Building AI Search on Heroku

If you’ve built a RAG (Retrieval Augmented Generation) system, you’ve probably hit this wall: your vector search returns 20 documents that are semantically similar to the query, but half of them don’t actually answer it.

A user asks “how do I handle authentication errors?” and gets back documentation about authentication, errors, and error handling in embedding space, but only one or two are actually useful.

This is the gap between demo and production. Most tutorials stop at vector search. This reference architecture shows what comes next. This AI Search reference app shows you how to build a production grade enterprise AI search using Heroku Managed Inference and Agents.

Why two-stage retrieval

Vector embeddings are coordinates in high dimensional space. Documents close together share semantic meaning. Semantic proximity is a false proxy for accuracy; a document can be ‘close’ in vector space but fail to provide a factual answer. You need a second stage where a reranking model scores each one against the actual query. It asks: “Does this document answer this question?” rather than “Is this document about similar things?”

The difference in result quality is significant. This reference implementation shows how to wire it up and how to make it optional when latency matters more than precision.

▸ **Record excerpts**:
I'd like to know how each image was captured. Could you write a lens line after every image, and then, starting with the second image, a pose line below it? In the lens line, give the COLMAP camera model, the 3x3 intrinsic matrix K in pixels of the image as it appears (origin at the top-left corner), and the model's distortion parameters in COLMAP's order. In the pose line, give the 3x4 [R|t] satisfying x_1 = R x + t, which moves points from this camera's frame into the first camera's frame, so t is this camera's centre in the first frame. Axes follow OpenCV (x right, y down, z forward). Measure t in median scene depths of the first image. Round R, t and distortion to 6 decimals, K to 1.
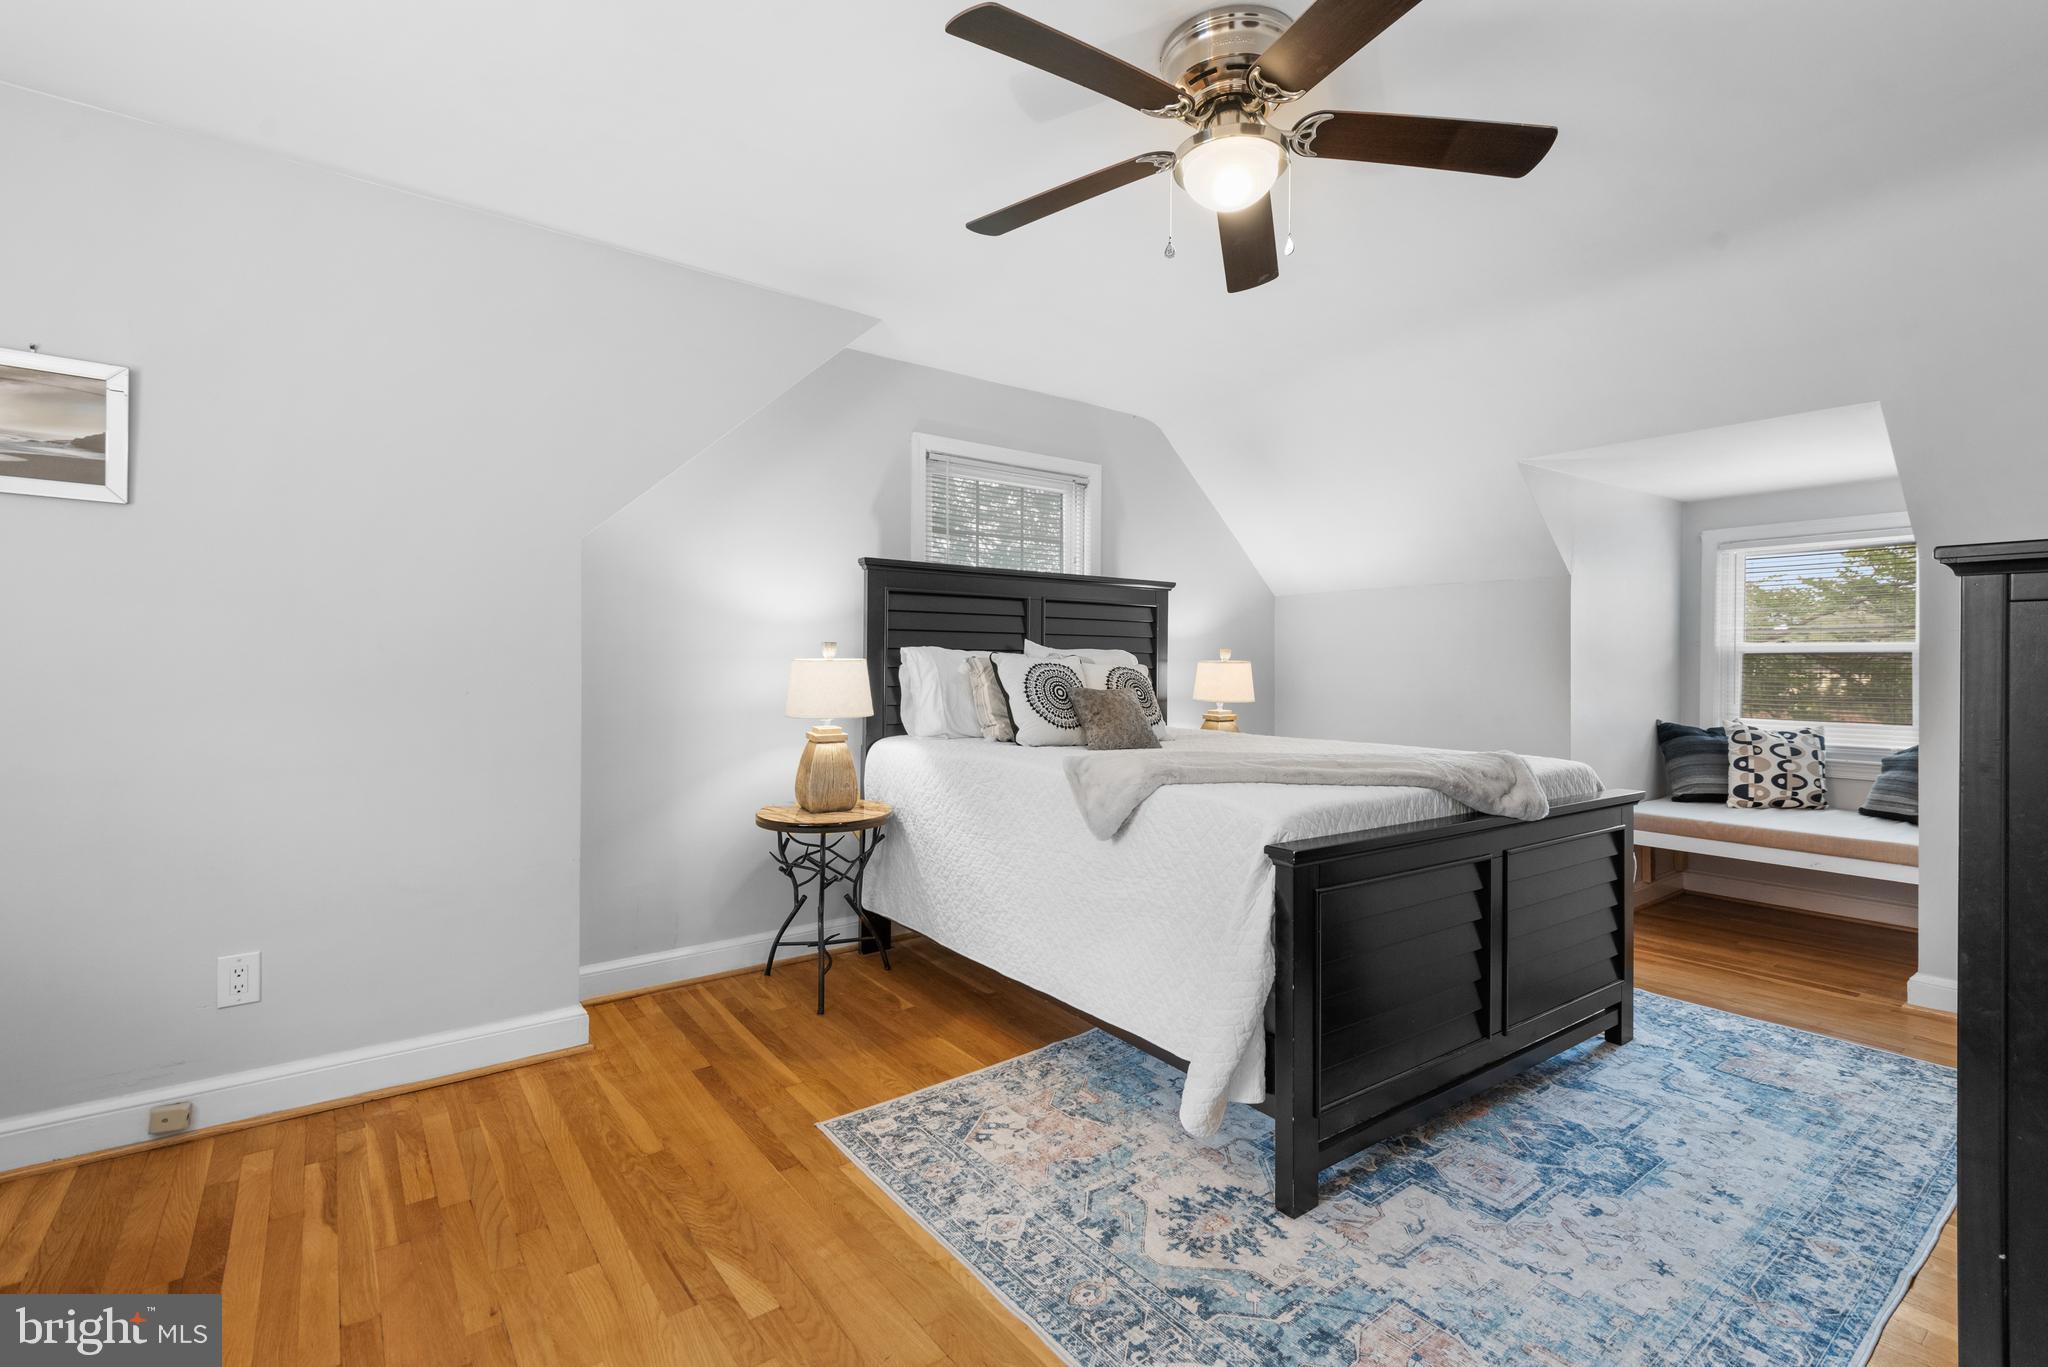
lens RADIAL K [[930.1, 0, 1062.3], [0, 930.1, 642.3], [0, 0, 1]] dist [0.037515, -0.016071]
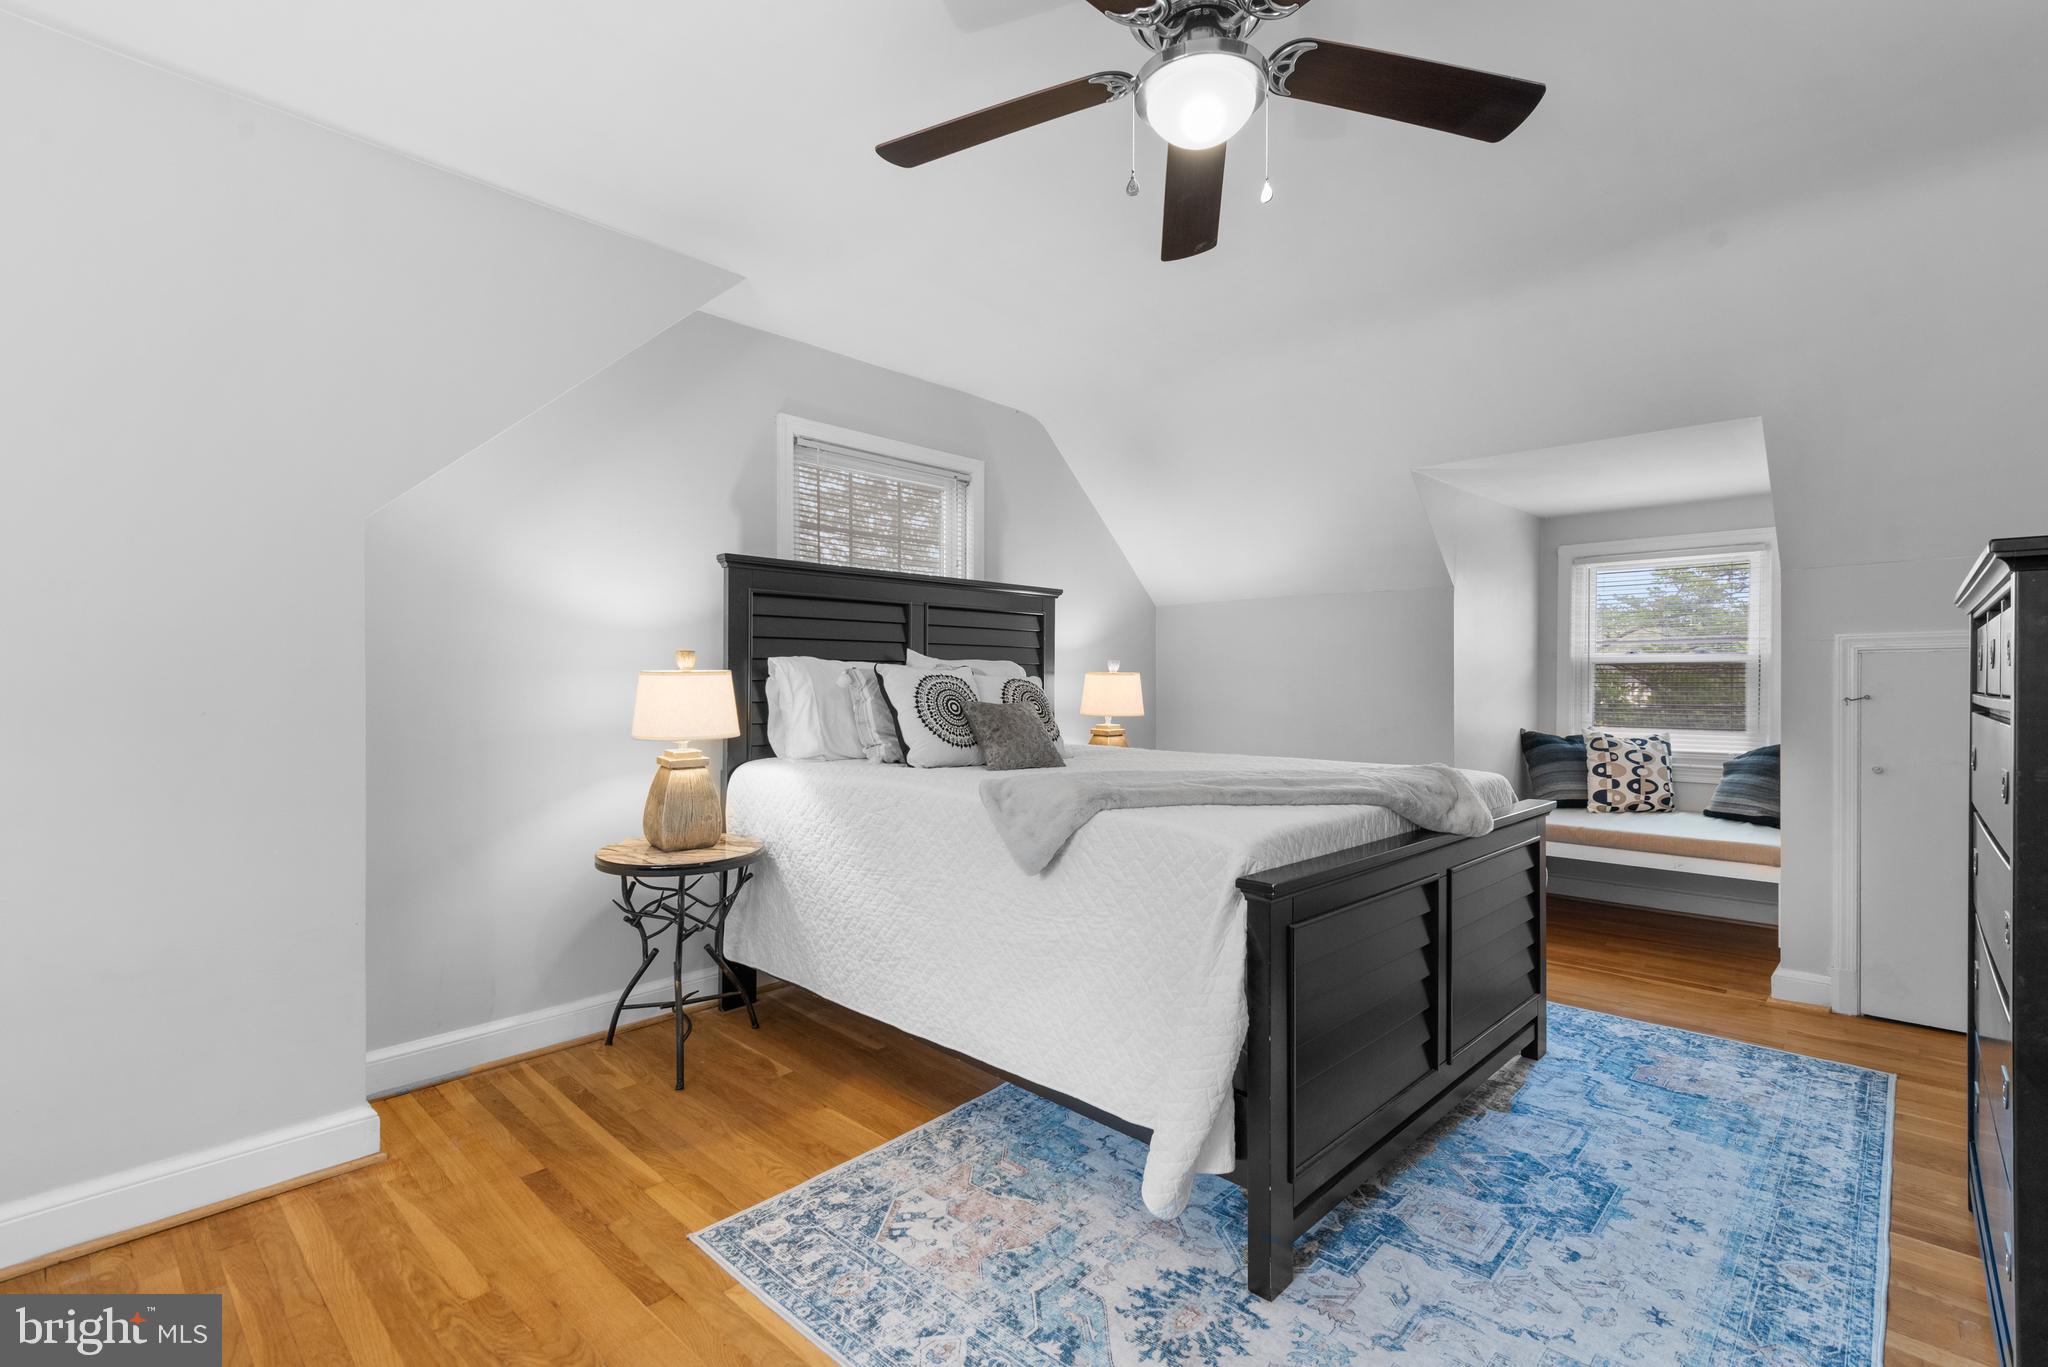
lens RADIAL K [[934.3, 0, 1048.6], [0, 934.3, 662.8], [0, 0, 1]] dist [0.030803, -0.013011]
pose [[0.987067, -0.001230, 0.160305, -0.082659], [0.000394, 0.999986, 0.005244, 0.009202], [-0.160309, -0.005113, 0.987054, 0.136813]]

...

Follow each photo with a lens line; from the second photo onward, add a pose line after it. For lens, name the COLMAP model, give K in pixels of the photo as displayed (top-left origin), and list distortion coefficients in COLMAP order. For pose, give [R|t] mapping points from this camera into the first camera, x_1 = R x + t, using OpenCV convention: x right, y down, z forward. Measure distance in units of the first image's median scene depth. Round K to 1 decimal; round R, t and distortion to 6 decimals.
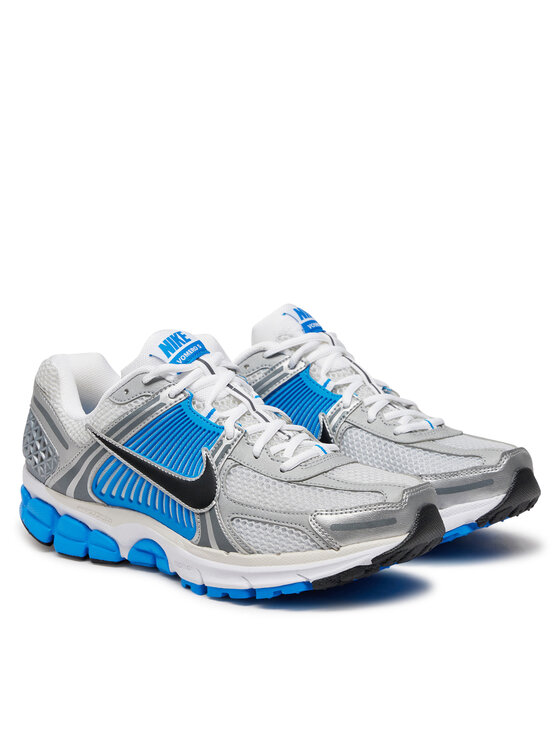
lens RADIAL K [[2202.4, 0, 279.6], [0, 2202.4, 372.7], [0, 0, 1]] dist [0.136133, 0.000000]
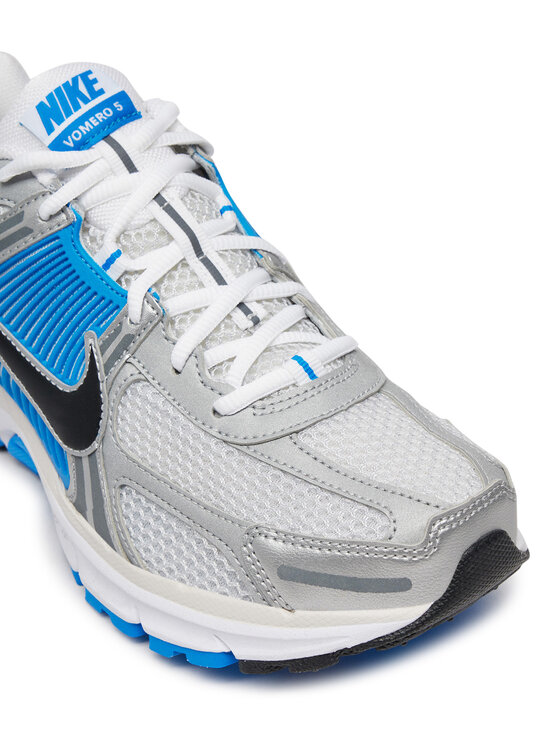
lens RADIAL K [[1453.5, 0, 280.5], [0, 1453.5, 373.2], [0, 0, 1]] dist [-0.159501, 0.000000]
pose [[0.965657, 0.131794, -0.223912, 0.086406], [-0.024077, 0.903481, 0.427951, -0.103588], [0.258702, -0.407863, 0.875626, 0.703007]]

▸ **Problem description**: Pick up the page above on building AI search on Heroku and continue it from its last sentence.

▸ **Response to the task**:
Architecture overview

The system consists of two primary pipelines:

1. Indexing pipeline: URL → Crawl → Chunk → Embed → pgvector
2. Query pipeline: Question → Embed → Vector Search → Rerank → Claude → Answer

Heroku services

Streamlining the stack: Unified provider setup

const heroku = createHerokuAI({  
  chatApiKey: process.env.HEROKU_INFERENCE_TEAL_KEY,  
  embeddingsApiKey: process.env.HEROKU_INFERENCE_GRAY_KEY,  
  rerankingApiKey: process.env.HEROKU_INFERENCE_BLUE_KEY,  
});

Indexing: Getting documents in

Crawling real-world sites

Documentation sites are messy. Naive scraping often extracts more navigation links than actual content. The crawler uses a simple heuristic to detect junk:

function isLikelyJunkContent(content: string, htmlLength: number): boolean {  
  // If HTML is huge but text is tiny, it's likely boilerplate  
  if (htmlLength > 100000 && content.length < htmlLength * 0.05) return true; const navPatterns = ['sign in', 'login', 'menu', 'pricing']; // If the start of the doc is stuffed with nav links return navPatterns.filter(p => content.slice(0, 500).includes(p)).length >= 4;  
}

Chunking at natural boundaries

Documents are split into 1000 character chunks with 200 characters of overlap. To avoid losing meaning, we prioritize splitting at paragraph or sentence breaks.

Batch storage with pgvector

The unnest function allows inserting hundreds of chunks in a single SQL query:

  INSERT INTO chunks (pipeline_id, url, title, content, embedding)  
  SELECT   
    ${pipelineId}::uuid,   
    unnest(${urls}::text[]),  
    unnest(${titles}::text[]),   
    unnest(${contents}::text[]),  
    unnest(${embeddings}::vector[])

Retrieval: The two-stage pattern

Stage 1: Vector search

Retrieve the top 20 chunks by cosine similarity. This is fast and scales well in Postgres.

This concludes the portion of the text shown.